Bill Gates? Privo di immaginazione. Google? Guerra termonucleare contro Android. Facebook? L’unico, vero social network. Mark Zuckberger? Ammirevole. Sono le opinioni che Steve Jobs, il fondatore di Apple scomparso lo scorso 5 ottobre, aveva dei principali protagonisti di quell’industria hi-tech di cui lui stesso è stato fra i personaggi più importanti. Le sue idee, così come gli aneddoti sulla sua vita, i rapporti con la famiglia, con gli amici, con il lavoro, e moltissime altre cose si possono leggere in quello che è stato probabilmente uno dei libri più attesi dell’anno: la prima biografia autorizzata del fondatore dell’azienda di Cupertino.
“Steve Jobs: una biografia” (Steve Jobs: a biography) è il titolo del libro firmato da Walter Isaacson, ex direttore di Time. E’ uscito oggi nelle librerie di tutto il mondo, è già disponibile anche sui principali marketplace, da Amazon all’iBookstore. Isaacson in due anni ha fatto a Jobs 40 interviste, più un altro centinaio a familiari, amici, rivali, colleghi: il risultato sono 360 pagine (l’editore italiano è Mondadori) che ripercorrono la vita dell’uomo, dell’imprenditore, del manager, del creativo Steve Jobs.
Un libro che esce nello stesso mese in cui il protagonista è mancato, stroncato da un tumore che, si legge nella biografia, inizialmente ha sottovalutato, tentando di curarlo con la medicina alternativa e una dieta vegana e riufiutando per ben nove mesi l’intervento chirurgico che, forse, avrebbe potuto salvargli al vita.
L’incredibile miscela di razionalità e fantasia è una delle caratteristiche che il libro fa emergere.
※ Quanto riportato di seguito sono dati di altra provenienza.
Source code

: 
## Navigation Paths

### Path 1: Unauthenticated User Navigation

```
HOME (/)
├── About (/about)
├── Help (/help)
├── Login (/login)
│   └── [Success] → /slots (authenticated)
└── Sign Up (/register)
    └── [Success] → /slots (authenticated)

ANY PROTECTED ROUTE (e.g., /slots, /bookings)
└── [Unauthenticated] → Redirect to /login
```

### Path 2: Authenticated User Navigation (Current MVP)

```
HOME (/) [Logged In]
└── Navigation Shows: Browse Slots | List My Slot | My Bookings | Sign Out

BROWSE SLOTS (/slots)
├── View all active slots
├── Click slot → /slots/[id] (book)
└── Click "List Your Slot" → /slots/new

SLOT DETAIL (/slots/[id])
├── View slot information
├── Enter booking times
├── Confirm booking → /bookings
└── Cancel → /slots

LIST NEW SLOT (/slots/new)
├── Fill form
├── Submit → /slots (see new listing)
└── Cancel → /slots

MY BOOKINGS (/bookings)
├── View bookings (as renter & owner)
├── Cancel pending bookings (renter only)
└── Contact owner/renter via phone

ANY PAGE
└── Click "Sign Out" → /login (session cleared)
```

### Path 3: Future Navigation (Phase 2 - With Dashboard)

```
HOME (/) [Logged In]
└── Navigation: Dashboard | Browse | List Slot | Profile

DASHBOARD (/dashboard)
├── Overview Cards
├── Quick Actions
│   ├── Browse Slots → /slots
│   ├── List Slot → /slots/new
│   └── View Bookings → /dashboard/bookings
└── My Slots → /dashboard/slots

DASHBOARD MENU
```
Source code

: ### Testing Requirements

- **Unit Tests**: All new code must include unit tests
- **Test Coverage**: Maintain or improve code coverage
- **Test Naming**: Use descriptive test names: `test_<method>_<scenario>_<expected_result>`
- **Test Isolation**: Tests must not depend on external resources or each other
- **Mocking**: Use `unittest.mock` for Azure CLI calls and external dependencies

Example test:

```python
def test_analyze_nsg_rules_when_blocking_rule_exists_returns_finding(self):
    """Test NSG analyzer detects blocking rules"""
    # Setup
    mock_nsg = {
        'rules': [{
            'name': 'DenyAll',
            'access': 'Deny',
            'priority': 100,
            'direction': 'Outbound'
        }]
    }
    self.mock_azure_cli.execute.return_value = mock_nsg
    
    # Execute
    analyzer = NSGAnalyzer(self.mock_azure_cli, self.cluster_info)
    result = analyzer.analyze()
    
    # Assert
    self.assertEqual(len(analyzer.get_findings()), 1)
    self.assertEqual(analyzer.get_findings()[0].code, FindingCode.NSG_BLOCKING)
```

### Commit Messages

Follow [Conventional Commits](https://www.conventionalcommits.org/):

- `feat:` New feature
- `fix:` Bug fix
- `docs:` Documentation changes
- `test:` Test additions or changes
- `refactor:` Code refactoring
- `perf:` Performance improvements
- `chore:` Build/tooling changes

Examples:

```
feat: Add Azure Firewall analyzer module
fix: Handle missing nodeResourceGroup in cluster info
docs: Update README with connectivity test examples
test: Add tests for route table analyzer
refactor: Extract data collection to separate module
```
Ci sono il racconto della malattia, degli ultimi mesi, le sue paure e le sue speranze, ma c’è anche la storia avvincente di un uomo che con le sue “invenzioni” ha cambiato abitudini quotidiane e stili di vita nell’intero pianeta.
E tanti aneddoti. Bill Gates, il fondatore di Microsoft (di cui era amico), viene definito «unimaginative», ovvero privo di immaginazione: «non si è mai inventato niente. Credo che si trovi meglio nella filantropia che nella tecnologia». A Larry Page, uno dei due fondatori di Google insieme a Sergey Brin, suggerì di sfoltire i troppi progetti dell’azienda, per non «diventare come Microsoft». Ma con Google se la prese negli ultimi anni, anzi in particolare con il sistema operativo di Mountain View, Android: lo «distruggerò», dice, «perchè è un prodotto rubato. Farò una guerra termonucleare su questo».
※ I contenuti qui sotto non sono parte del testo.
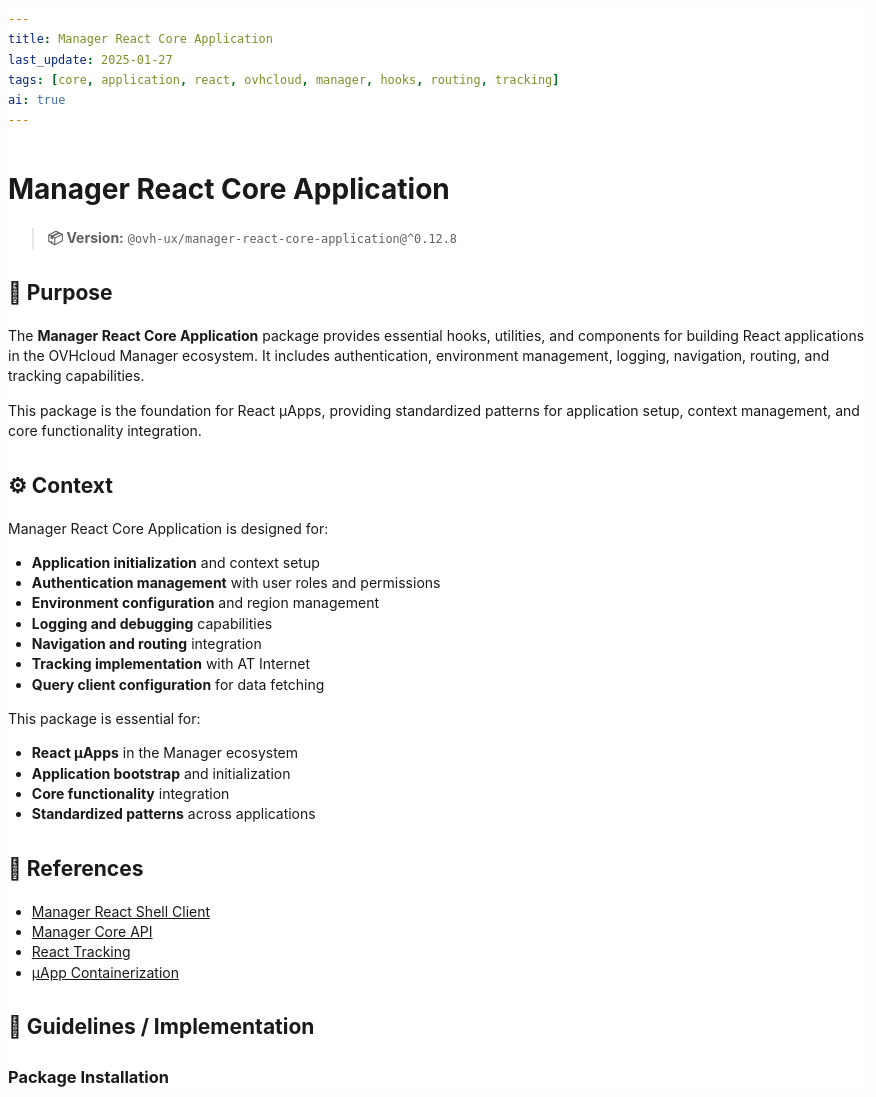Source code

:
```yaml
---
title: Manager React Core Application
last_update: 2025-01-27
tags: [core, application, react, ovhcloud, manager, hooks, routing, tracking]
ai: true
---
```


# Manager React Core Application

> **📦 Version:** `@ovh-ux/manager-react-core-application@^0.12.8`

## 🧭 Purpose

The **Manager React Core Application** package provides essential hooks, utilities, and components for building React applications in the OVHcloud Manager ecosystem. It includes authentication, environment management, logging, navigation, routing, and tracking capabilities.

This package is the foundation for React µApps, providing standardized patterns for application setup, context management, and core functionality integration.

## ⚙️ Context

Manager React Core Application is designed for:
- **Application initialization** and context setup
- **Authentication management** with user roles and permissions
- **Environment configuration** and region management
- **Logging and debugging** capabilities
- **Navigation and routing** integration
- **Tracking implementation** with AT Internet
- **Query client configuration** for data fetching

This package is essential for:
- **React µApps** in the Manager ecosystem
- **Application bootstrap** and initialization
- **Core functionality** integration
- **Standardized patterns** across applications

## 🔗 References

- [Manager React Shell Client](./manager-react-shell-client.md)
- [Manager Core API](./manager-core-api.md)
- [React Tracking](../10-architecture/react-tracking.md)
- [µApp Containerization](../10-architecture/uapp-containerization.md)

## 📘 Guidelines / Implementation

### Package Installation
I social network sono un terreno su cui la sua Apple non si è praticamente mossa, ma che lui naturalmente guardava con interesse. Togliendo però il plurale, perchè, diceva, «non ne vedo altri oltre a Facebook» destinato a dominare. E sul fondatore di Facebook: «Ammiro Mark Zuckberger per non aver venduto e perchè vuole costruire una compagnia».
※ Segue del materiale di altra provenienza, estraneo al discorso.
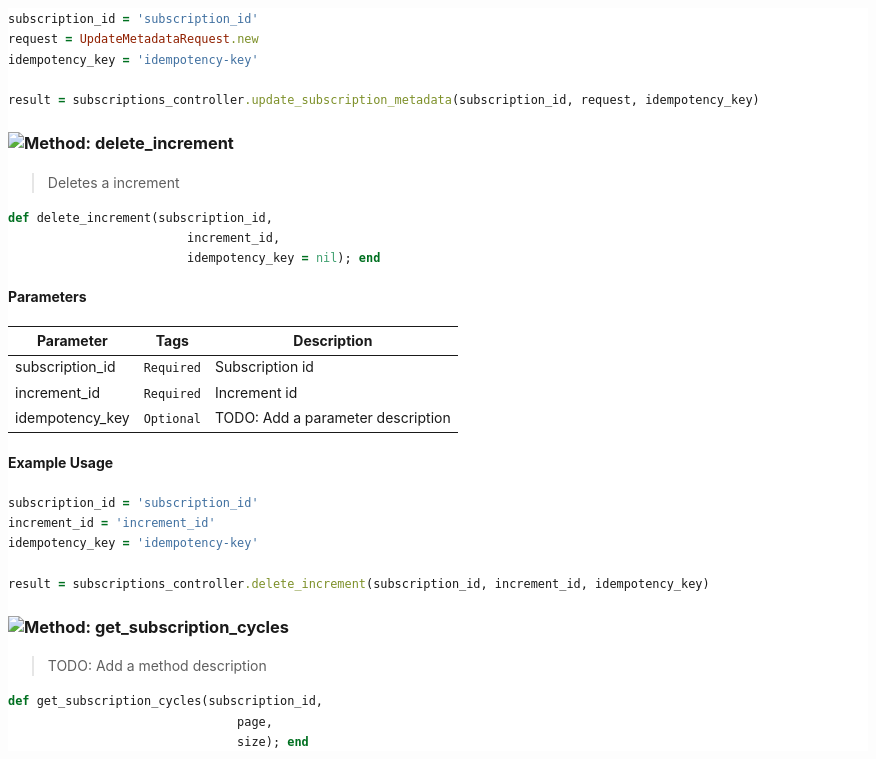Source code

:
 ```ruby
subscription_id = 'subscription_id'
request = UpdateMetadataRequest.new
idempotency_key = 'idempotency-key'

result = subscriptions_controller.update_subscription_metadata(subscription_id, request, idempotency_key)

```


### <a name="delete_increment"></a>![Method: ](https://apidocs.io/img/method.png ".SubscriptionsController.delete_increment") delete_increment

> Deletes a increment


```ruby
def delete_increment(subscription_id,
                         increment_id,
                         idempotency_key = nil); end
```

#### Parameters

| Parameter | Tags | Description |
|-----------|------|-------------|
| subscription_id |  ``` Required ```  | Subscription id |
| increment_id |  ``` Required ```  | Increment id |
| idempotency_key |  ``` Optional ```  | TODO: Add a parameter description |


#### Example Usage

```ruby
subscription_id = 'subscription_id'
increment_id = 'increment_id'
idempotency_key = 'idempotency-key'

result = subscriptions_controller.delete_increment(subscription_id, increment_id, idempotency_key)

```


### <a name="get_subscription_cycles"></a>![Method: ](https://apidocs.io/img/method.png ".SubscriptionsController.get_subscription_cycles") get_subscription_cycles

> TODO: Add a method description


```ruby
def get_subscription_cycles(subscription_id,
                                page,
                                size); end
```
Ma non ci sono solo i top manager della Silicon Valley. Steve Jobs epsrime opinioni precise anche sui presidenti degli Stati Uniti. Difficile il rapporto con Barack Obama, che conobbe a un meeting a San Francisco (al quale Jobs fino all’ultimo minacciò di non partecipare perchè l’invito gli era arrivato dallo staff presidenziale e non da Obama in persona). Gli disse che secondo lui non sarebbe riuscito a vincere le elezioni per il secondo mandato a causa delle politiche sulle imprese: troppi costi e troppe regole negli Usa, gli impenditori costruiscono fabbriche in Cina. Dopo la cena, criticò il menù, la lista degli invitati, la qualità del dessert. Ma poi forse, sulle prossime presidenziali, cambiò idea perchè offrì a Obama di preparargli la campagna per il 2012.
Quello dei consigli presidenziali doveva essere un suo hobby, perchè in pieno “Lewinsky Gate” Bill Clinton lo chiamò nel cuore della notte per chiedergli un’opinione su come affrontare lo scandalo.